DOCUMENT SECTION:

The Society of Professional Journalists named three of journalism's most distinguished individuals as SPJ Fellows at the Society's national convention, Sept. 21, in Washington, D.C. The 1996 fellows are Herb Caen, columnist at The San Francisco Chronicle; Jay T. Harris, chairman and publisher of the San Jose Mercury News; and William W. Headline, CNN vice president.

Through the SPJ Fellows program, the Society honors up to three individuals each year for lifelong contributions to the journalism profession. Nominations are submitted by the Society's board of directors and local chapter officers. Selections are made by a committee of SPJ past national presidents.

Caen is an author and columnist at the Chronicle. He began his career in 1932 at The Sacramento Union and moved to the Chronicle in 1936 as a radio correspondent. When the Chronicle stopped assisting the radio news medium in 1938, Caen tried his hand at local interest columns where he has been ever since. The author of a dozen books, he won a Pulitzer Prize this year for "extraordinary and continuing contribution as a voice and a conscience of his city." A devoted reader once commented, "One word in Herb Caen's column is worth 10,000 pictures!"

INFORMATION SUPPLIED:
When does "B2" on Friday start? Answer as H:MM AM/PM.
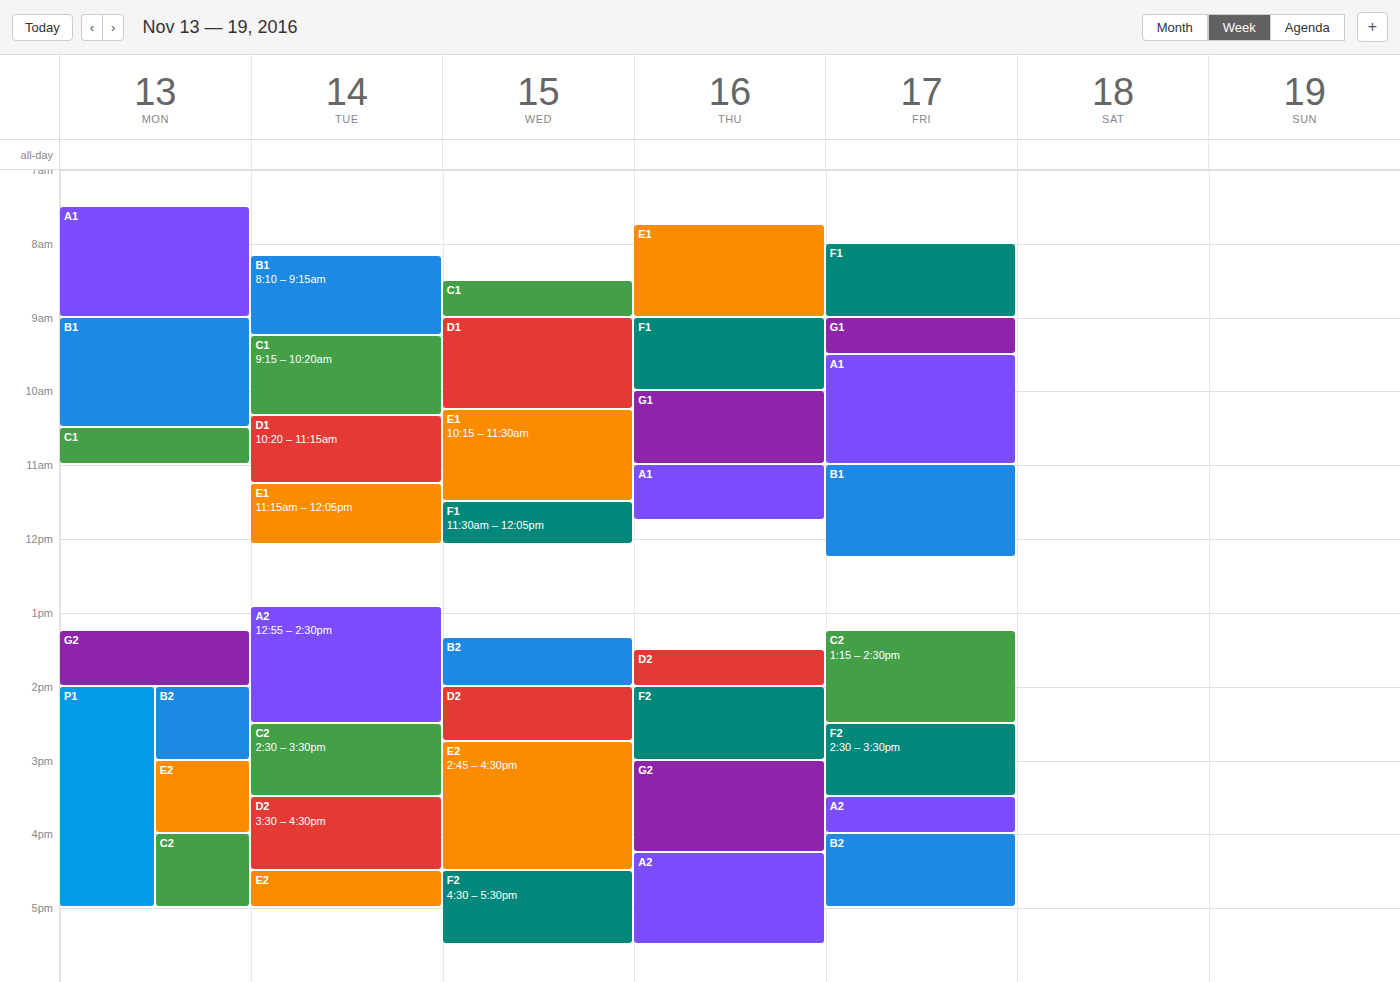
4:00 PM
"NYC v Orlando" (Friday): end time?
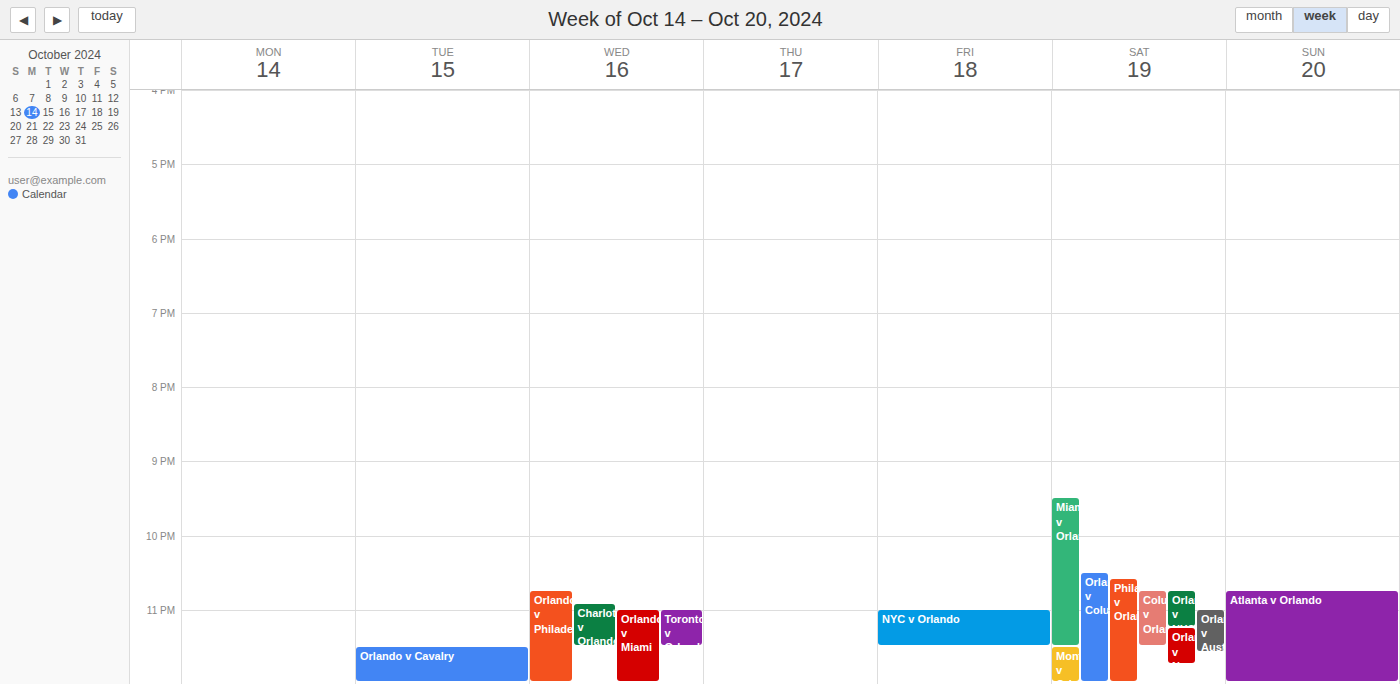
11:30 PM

DIRECTIONS FOR THIS TASK: Copy the passage from the 1996 SPJ Fellows announcement word for word, starting at "The Society of" and ending at "CNN vice president.". The material plays no part in what follows.

CORRECT RESULT:
The Society of Professional Journalists named three of journalism's most distinguished individuals as SPJ Fellows at the Society's national convention, Sept. 21, in Washington, D.C. The 1996 fellows are Herb Caen, columnist at The San Francisco Chronicle; Jay T. Harris, chairman and publisher of the San Jose Mercury News; and William W. Headline, CNN vice president.